- _Required work_
The copy you produce must repeat each record exactly and contain no pictures.

- _Exercise data_

[Start of Attachment]

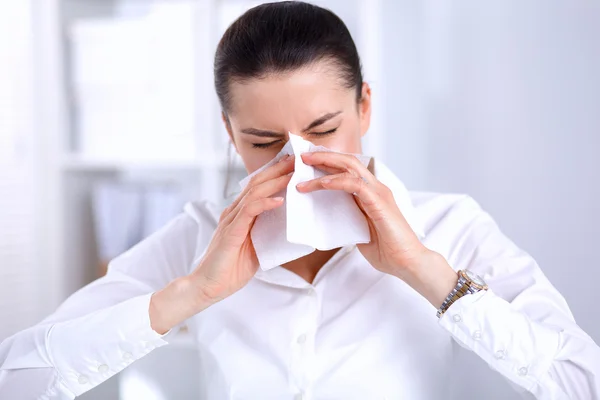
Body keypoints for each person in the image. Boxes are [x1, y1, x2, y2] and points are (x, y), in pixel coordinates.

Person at [1, 2, 599, 399]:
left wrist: (425, 270)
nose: (298, 162)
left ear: (364, 106)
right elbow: (18, 377)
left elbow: (580, 380)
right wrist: (194, 293)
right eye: (263, 141)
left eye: (323, 129)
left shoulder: (449, 225)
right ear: (229, 132)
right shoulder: (198, 237)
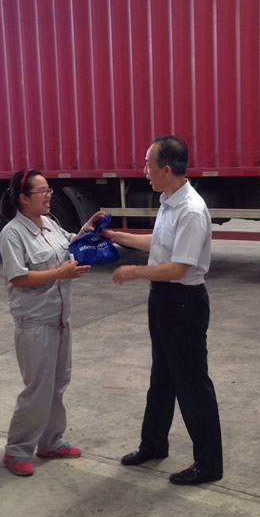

[End of Attachment]

- _Exercise response_
Body keypoints for each person in the image. Boxes are [x1, y1, x2, y2] and points are (x, y), in pixel coordinates.

Person at [1, 2, 599, 399]:
left wrist: (425, 270)
nose: (298, 162)
left ear: (364, 106)
right elbow: (18, 377)
left elbow: (580, 380)
right wrist: (194, 293)
right eye: (263, 141)
left eye: (323, 129)
left shoulder: (449, 225)
right ear: (229, 132)
right shoulder: (198, 237)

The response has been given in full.